7.       The bandaging material must not lose its properties by the prolonged keeping.

8.       The bandaging material must be highly hydroscopic and inexpensive.

The basic types of bandages

1.       Circulation bandage. It is comfortable by the bandaging circular surface. Every following turn cover the previous.

The region of application: lower third of hip, shoulder, and ankle joint.

Shortcoming: can rotate displacing the bandaging material.

2.       Spiral – is applied on extremities, trunk, and chest. The bandage is very simple and applied quickly, but can sleep lightly.

3.       Creeping bandage – used for fixation of large by area bandaging material on extremities.

4.       Cross (figure – of – eight) bandage – is applied on the surfaces of body which differing by form (volume). The forms of bandage make the figure of “8”. Occipital region.

5.       Spike bandage. Shoulder joint, supershoulderic and axillary region, coxofemoral joint.

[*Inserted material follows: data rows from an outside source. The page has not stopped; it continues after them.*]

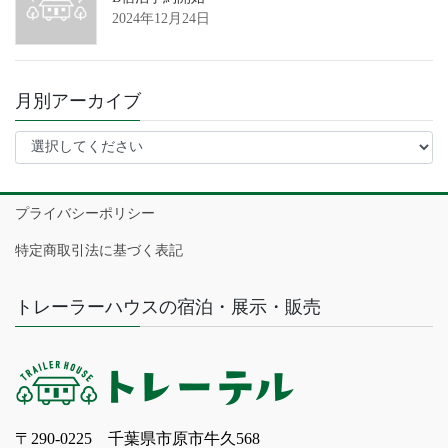
2024年12月24日
月別アーカイブ
プライバシーポリシー
特定商取引法に基づく表記
トレーラーハウスの宿泊・展示・販売
〒290-0225 千葉県市原市牛久568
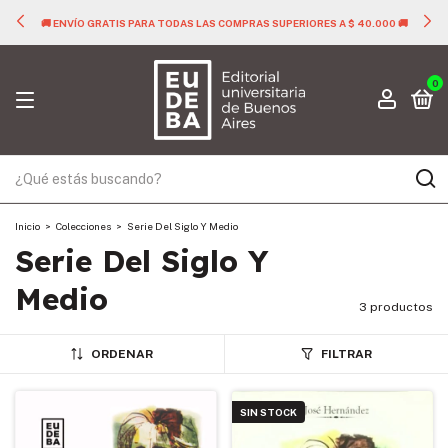
🚚 ENVÍO GRATIS PARA TODAS LAS COMPRAS SUPERIORES A $ 40.000 🚚
0
Inicio
>
Colecciones
>
Serie Del Siglo Y Medio
Serie Del Siglo Y
Medio
3 productos
ORDENAR
FILTRAR
SIN STOCK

6.       Tortoisal bandage – branching off and meeting, is applied on large joints (knee, elbow, ankle).

7.       Recurrent – is applied on the sump after amputation of extremity, hand or foot.

8.       T-bandage – is applied on perineum or axillary region.

The variants of bandages by localization

The bandages on head and neck – needed in the presence of bleedings. Circularly bandage is used for covered of the forehead, temporal and occipital regions.

The Hippocrate’s bandage and cap are used for covering of all fibrous part of head.

The bridge – is on the cline region. The slink bandage is applied on the nose, forehead and occipital region. The figure – of-eight – is on the occipital region.

Bandages on the chest, thoracic girdle and upper extremities: spike and cross, scarf bandages, and spiral bandage. The fracture of clavicle, contusion or dislocation of shoulder – need the Desault’s and Velpeon’s bandages.

The bandages on forearm and shoulder – are spiral, tortoisal. On thumb – spike bandage. On others fingers - spiral bandage of “gountlet” type.

On wrist joint –we put cross bandage. Bandages on the abdomen and pelvis are adhesive, plasteric and spiral bandage. On the pelvis, inguinal region, perineum, and coxofemoral joint – different variants of spike bandage.

On the heel region –put the branching off tortoisal bandage.

The bandages from medicinal net-tubular bandage (retelast) prefelable are more to use on upper and lower extremities.

Oddsei - What are the odds of anything.